> Exercise description
Copy the lines word for word, starting at the first line and ending at the line that contains "взаимодействии после уничтожения, тогда".
----- Dataset extract -----
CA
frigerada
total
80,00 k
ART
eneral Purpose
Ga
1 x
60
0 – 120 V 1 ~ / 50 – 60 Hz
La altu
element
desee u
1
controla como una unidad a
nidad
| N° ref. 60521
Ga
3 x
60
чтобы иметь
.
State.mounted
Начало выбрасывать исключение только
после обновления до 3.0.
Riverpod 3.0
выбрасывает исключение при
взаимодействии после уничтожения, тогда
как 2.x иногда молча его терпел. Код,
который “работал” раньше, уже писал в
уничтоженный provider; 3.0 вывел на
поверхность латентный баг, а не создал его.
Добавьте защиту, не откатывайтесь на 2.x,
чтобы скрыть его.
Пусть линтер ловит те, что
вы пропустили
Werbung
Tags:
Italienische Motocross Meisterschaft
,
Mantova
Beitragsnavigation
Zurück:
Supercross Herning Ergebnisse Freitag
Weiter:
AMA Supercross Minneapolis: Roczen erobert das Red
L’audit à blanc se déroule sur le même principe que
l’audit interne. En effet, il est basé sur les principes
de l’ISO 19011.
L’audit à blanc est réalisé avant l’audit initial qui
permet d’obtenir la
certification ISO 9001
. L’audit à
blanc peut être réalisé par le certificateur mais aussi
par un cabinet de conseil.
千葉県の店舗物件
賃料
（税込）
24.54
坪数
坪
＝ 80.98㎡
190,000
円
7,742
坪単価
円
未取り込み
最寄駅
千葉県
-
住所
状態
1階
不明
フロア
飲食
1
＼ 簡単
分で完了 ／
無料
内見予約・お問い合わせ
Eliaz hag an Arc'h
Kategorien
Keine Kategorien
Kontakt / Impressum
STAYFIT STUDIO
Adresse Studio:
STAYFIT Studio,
-----
> Answer to this task
CA
frigerada
total
80,00 k
ART
eneral Purpose
Ga
1 x
60
0 – 120 V 1 ~ / 50 – 60 Hz
La altu
element
desee u
1
controla como una unidad a
nidad
| N° ref. 60521
Ga
3 x
60
чтобы иметь
.
State.mounted
Начало выбрасывать исключение только
после обновления до 3.0.
Riverpod 3.0
выбрасывает исключение при
взаимодействии после уничтожения, тогда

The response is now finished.